▶ _Task material_
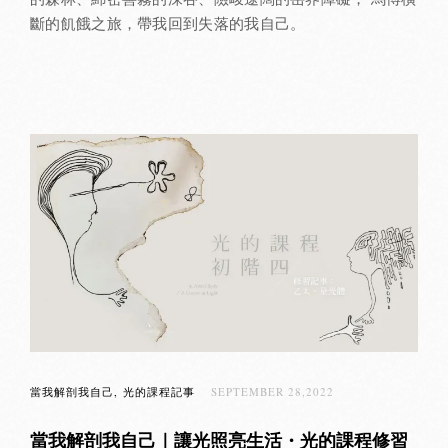
斷的飢餓之旅，帶我回到失落的我自己。
當我解剖我自己
光的課程記事
SEPTEMBER 28,2022
當我解剖我自己｜讓光照亮生活・光的課程修習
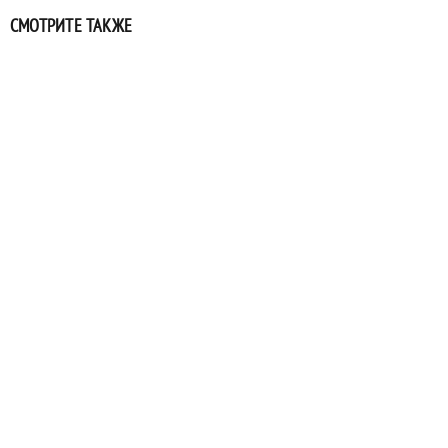
СМОТРИТЕ ТАКЖЕ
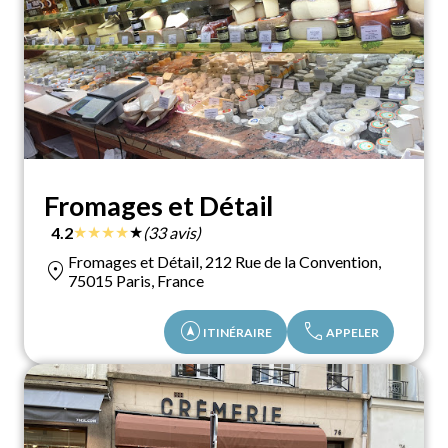
Fromages et Détail
★
★
★
★
★
4.2
(33 avis)
Fromages et Détail, 212 Rue de la Convention,
location_on
75015 Paris, France
assistant_navigation
call
ITINÉRAIRE
APPELER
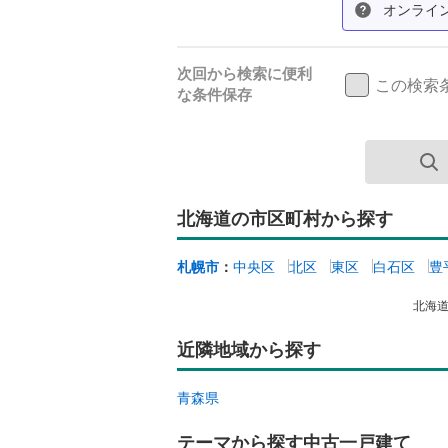
オンライ
次回から検索に便利
この検索
な条件保存
北海道の市区町村から探す
札幌市
：
中央区
北区
東区
白石区
豊
北海
近隣地域から探す
青森県
テーマから探す中古一戸建て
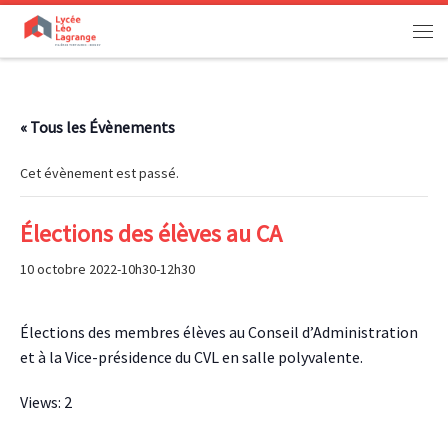
Passer au contenu
Men
« Tous les Évènements
Cet évènement est passé.
Élections des élèves au CA
10 octobre 2022-10h30
-
12h30
Élections des membres élèves au Conseil d’Administration
et à la Vice-présidence du CVL en salle polyvalente.
Views: 2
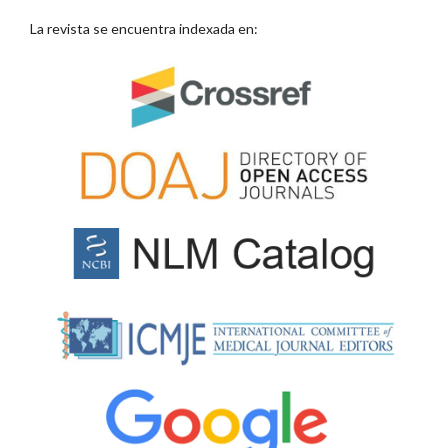
La revista se encuentra indexada en:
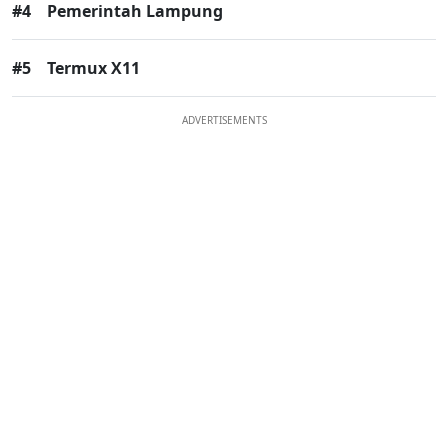
#4
Pemerintah Lampung
#5
Termux X11
ADVERTISEMENTS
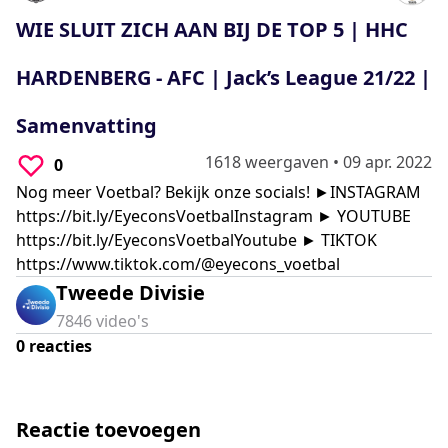
0
seconds
WIE SLUIT ZICH AAN BIJ DE TOP 5 | HHC
HARDENBERG - AFC | Jack’s League 21/22 |
Samenvatting
1618 weergaven
•
09 apr. 2022
0
Nog meer Voetbal? Bekijk onze socials! ►INSTAGRAM
https://bit.ly/EyeconsVoetbalInstagram
► YOUTUBE
https://bit.ly/EyeconsVoetbalYoutube
► TIKTOK
https://www.tiktok.com/@eyecons_voetbal
Tweede Divisie
7846
video's
0
reacties
Reactie toevoegen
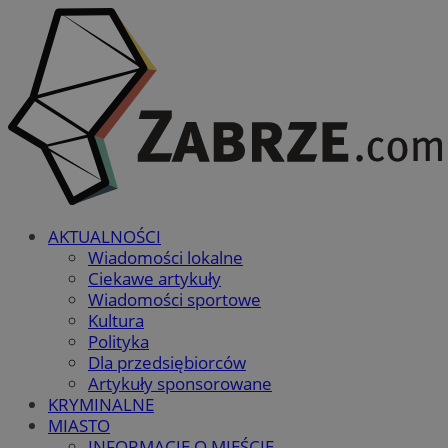
AKTUALNOŚCI
Wiadomości lokalne
Ciekawe artykuły
Wiadomości sportowe
Kultura
Polityka
Dla przedsiębiorców
Artykuły sponsorowane
KRYMINALNE
MIASTO
INFORMACJE O MIEŚCIE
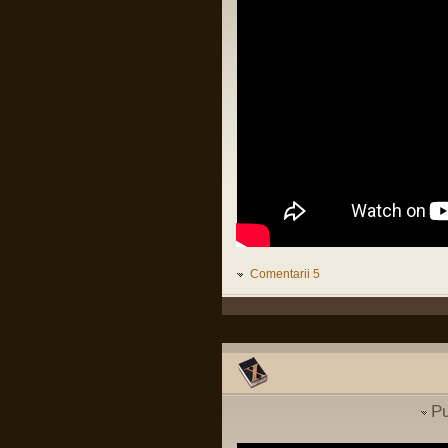
Organizații teroriste în Irlanda
Pârvu Florin
de Nord. Revine IRA???
29 Jul 2025, 20:20
Să lămurim și de ce congresul SUA e în
(
International
)
buzunarul de la piept al oricărui guvern
israelian:
Intrebare cu privire la
LINK
parasutist si scafandru de
lupta
(
MApN
)
Pârvu Florin
Vizita Medicala
(
Cariera in SNS
19 May 2025, 18:10
)
Fii-mea, optimistă: Mi-am recăpătat
încrederea în România!
Eu, pesimist: Cinci milioane de români
au votat un cocalar filorus criptofascist.
Threads:
1551
Fii-mea, realistă: …
Pârvu Florin
03 May 2025, 21:24
Mergi la vot, nu lăsa diaspora să-ți
Comentarii 5
decidă viitorul!
😂
Pârvu Florin
08 Mar 2025, 19:18
The paradox is that 500 million
Europeans are asking 300 million
Americans to defend them against 140
million Russians. We must rely on
ourselves, fully aware of our potential
Pu
and with confidence that we are a global
power.
Donald Tusk, prim ministru polonez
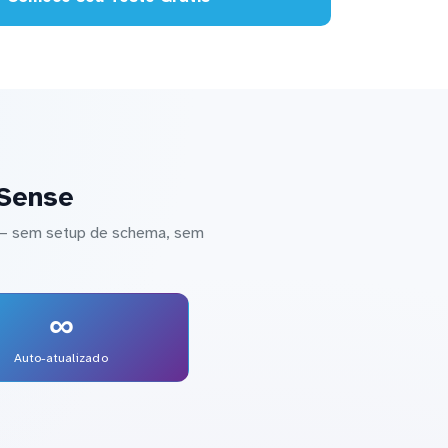
 Sense
e — sem setup de schema, sem
∞
Auto-atualizado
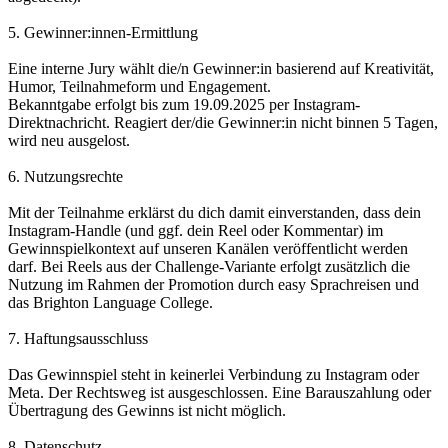
5. Gewinner:innen-Ermittlung
Eine interne Jury wählt die/n Gewinner:in basierend auf Kreativität,
Humor, Teilnahmeform und Engagement.
Bekanntgabe erfolgt bis zum 19.09.2025 per Instagram-
Direktnachricht. Reagiert der/die Gewinner:in nicht binnen 5 Tagen,
wird neu ausgelost.
6. Nutzungsrechte
Mit der Teilnahme erklärst du dich damit einverstanden, dass dein
Instagram-Handle (und ggf. dein Reel oder Kommentar) im
Gewinnspielkontext auf unseren Kanälen veröffentlicht werden
darf. Bei Reels aus der Challenge-Variante erfolgt zusätzlich die
Nutzung im Rahmen der Promotion durch easy Sprachreisen und
das Brighton Language College.
7. Haftungsausschluss
Das Gewinnspiel steht in keinerlei Verbindung zu Instagram oder
Meta. Der Rechtsweg ist ausgeschlossen. Eine Barauszahlung oder
Übertragung des Gewinns ist nicht möglich.
8. Datenschutz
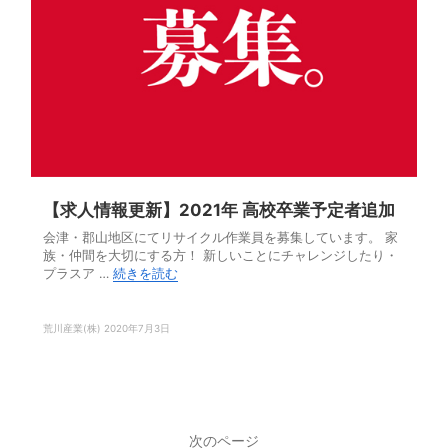
【求人情報更新】2021年 高校卒業予定者追加
会津・郡山地区にてリサイクル作業員を募集しています。 家
族・仲間を大切にする方！ 新しいことにチャレンジしたり・
プラスア …
続きを読む
荒川産業(株)
2020年7月3日
次のページ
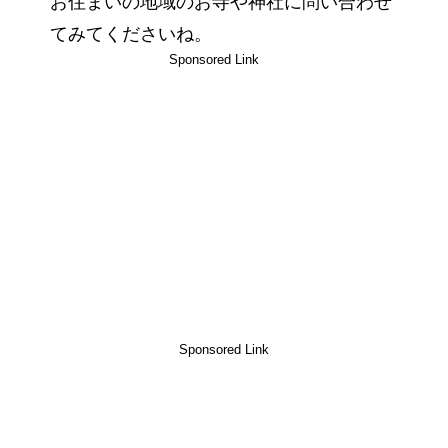
お住まいの地域のお寺や神社に問い合わせ
てみてくださいね。
Sponsored Link
Sponsored Link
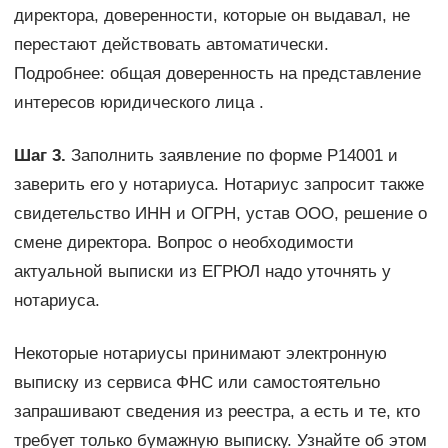
директора, доверенности, которые он выдавал, не
перестают действовать автоматически.
Подробнее: общая доверенность на представление
интересов юридического лица .
Шаг 3.
Заполнить заявление по форме Р14001 и
заверить его у нотариуса. Нотариус запросит также
свидетельство ИНН и ОГРН, устав ООО, решение о
смене директора. Вопрос о необходимости
актуальной выписки из ЕГРЮЛ надо уточнять у
нотариуса.
Некоторые нотариусы принимают электронную
выписку из сервиса ФНС или самостоятельно
запрашивают сведения из реестра, а есть и те, кто
требует только бумажную выписку. Узнайте об этом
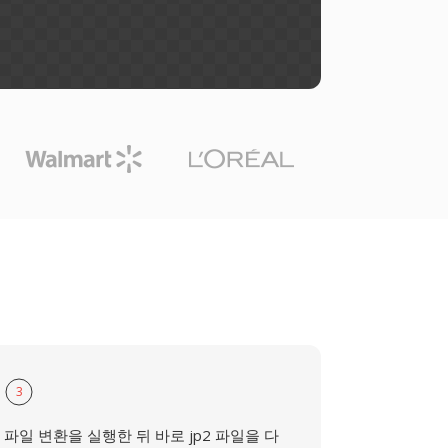
3
파일 변환을 실행한 뒤 바로 jp2 파일을 다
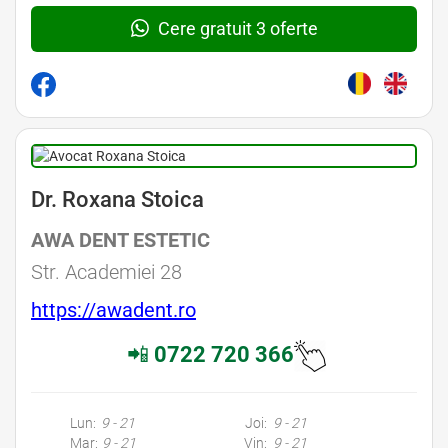
Cere gratuit 3 oferte
Dr. Roxana Stoica
AWA DENT ESTETIC
Str. Academiei 28
https://awadent.ro
📲
0722 720 366
Lun:
9 - 21
Joi:
9 - 21
Mar:
9 - 21
Vin:
9 - 21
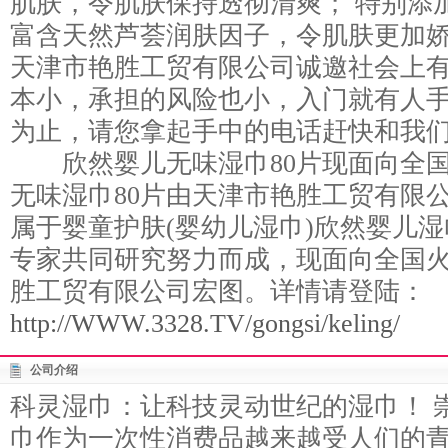
肌肤，令肌肤保持透彻清爽； 特别添
富含天然芦荟润肤因子，令肌肤更加
天津市艳胜工贸有限公司诚邀社会上
本小，承担的风险也小，入门就有人
为止，请您拿起手中的电话赶快和我
欣然婴儿无味湿巾80片现面向全国
无味湿巾80片由天津市艳胜工贸有限公
属于婴童护肤(婴幼儿湿巾)欣然婴儿
专家共同研究努力而成，现面向全国
胜工贸有限公司宏图。详情请登陆：
http://WWW.3328.TV/gongsi/keling/
公司介绍
科灵湿巾：让科技灵动世纪的湿巾！ 
巾作为一次性消费品越来越受人们的青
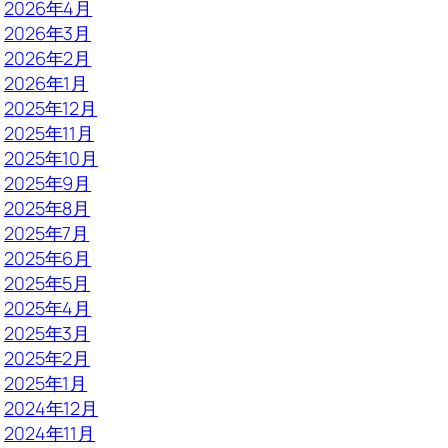
2026年4月
2026年3月
2026年2月
2026年1月
2025年12月
2025年11月
2025年10月
2025年9月
2025年8月
2025年7月
2025年6月
2025年5月
2025年4月
2025年3月
2025年2月
2025年1月
2024年12月
2024年11月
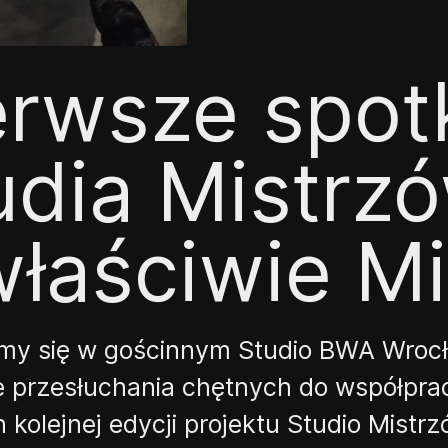
erwsze spot
udia Mistrz
właściwie M
y się w gościnnym Studio BWA Wroc
e przesłuchania chętnych do współpra
kolejnej edycji projektu Studio Mistr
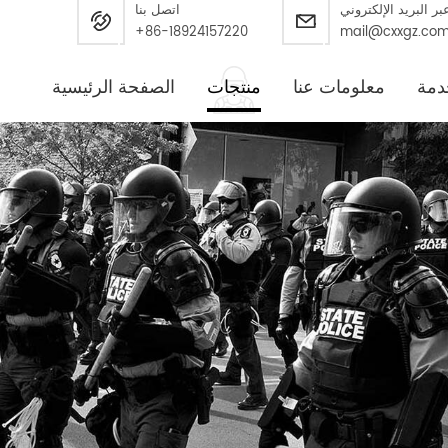
بر البريد الإلكتروني
اتصل بنا
+86-18924157220
mail@cxxgz.co
دمة
معلومات عنا
منتجات
الصفحة الرئيسية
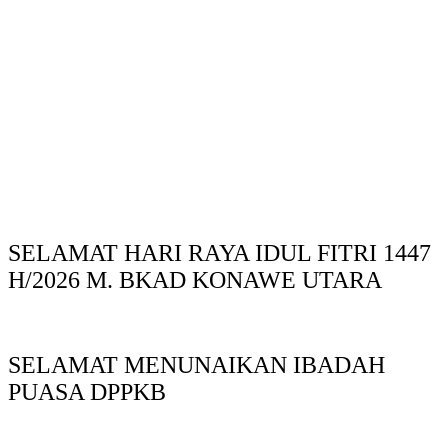
SELAMAT HARI RAYA IDUL FITRI 1447
H/2026 M. BKAD KONAWE UTARA
SELAMAT MENUNAIKAN IBADAH
PUASA DPPKB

▶ _What needs to be done_
Go through the entries and copy every line that has "нотариуса".

▶ _Exercise answer_
заверить его у нотариуса. Нотариус запросит также
нотариуса.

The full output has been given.